#### [Your goal]
Reproduce the lines in the records below, from the line with "水泥窑协同处置固废系统效果评价等服务。近年来，承担了金隅水" up to and including the line with "substitució".

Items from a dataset

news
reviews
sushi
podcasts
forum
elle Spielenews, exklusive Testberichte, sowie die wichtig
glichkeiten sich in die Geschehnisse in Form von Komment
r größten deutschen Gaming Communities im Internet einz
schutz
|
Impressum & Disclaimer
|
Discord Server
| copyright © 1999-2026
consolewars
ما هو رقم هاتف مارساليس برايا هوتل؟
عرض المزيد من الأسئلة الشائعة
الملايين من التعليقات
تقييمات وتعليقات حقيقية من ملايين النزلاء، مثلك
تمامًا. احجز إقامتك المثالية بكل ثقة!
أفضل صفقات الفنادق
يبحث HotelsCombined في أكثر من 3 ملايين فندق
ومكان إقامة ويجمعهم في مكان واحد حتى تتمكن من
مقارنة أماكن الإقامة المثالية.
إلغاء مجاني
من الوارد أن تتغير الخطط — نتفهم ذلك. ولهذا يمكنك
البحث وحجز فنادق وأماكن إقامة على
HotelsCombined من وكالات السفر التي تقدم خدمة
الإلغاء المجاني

* * *

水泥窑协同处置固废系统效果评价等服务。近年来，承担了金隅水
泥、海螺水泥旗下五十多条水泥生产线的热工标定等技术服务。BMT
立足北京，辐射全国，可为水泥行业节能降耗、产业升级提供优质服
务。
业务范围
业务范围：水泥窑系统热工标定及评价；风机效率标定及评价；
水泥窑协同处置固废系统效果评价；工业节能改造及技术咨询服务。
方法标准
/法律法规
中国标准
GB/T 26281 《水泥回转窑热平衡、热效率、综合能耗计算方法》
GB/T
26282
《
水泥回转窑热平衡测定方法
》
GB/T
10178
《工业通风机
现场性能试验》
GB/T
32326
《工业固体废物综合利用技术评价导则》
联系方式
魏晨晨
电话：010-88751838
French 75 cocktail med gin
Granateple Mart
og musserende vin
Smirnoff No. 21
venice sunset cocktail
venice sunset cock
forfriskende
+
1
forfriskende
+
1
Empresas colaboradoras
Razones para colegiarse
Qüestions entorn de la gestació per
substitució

#### [Result for this exercise]
水泥窑协同处置固废系统效果评价等服务。近年来，承担了金隅水
泥、海螺水泥旗下五十多条水泥生产线的热工标定等技术服务。BMT
立足北京，辐射全国，可为水泥行业节能降耗、产业升级提供优质服
务。
业务范围
业务范围：水泥窑系统热工标定及评价；风机效率标定及评价；
水泥窑协同处置固废系统效果评价；工业节能改造及技术咨询服务。
方法标准
/法律法规
中国标准
GB/T 26281 《水泥回转窑热平衡、热效率、综合能耗计算方法》
GB/T
26282
《
水泥回转窑热平衡测定方法
》
GB/T
10178
《工业通风机
现场性能试验》
GB/T
32326
《工业固体废物综合利用技术评价导则》
联系方式
魏晨晨
电话：010-88751838
French 75 cocktail med gin
Granateple Mart
og musserende vin
Smirnoff No. 21
venice sunset cocktail
venice sunset cock
forfriskende
+
1
forfriskende
+
1
Empresas colaboradoras
Razones para colegiarse
Qüestions entorn de la gestació per
substitució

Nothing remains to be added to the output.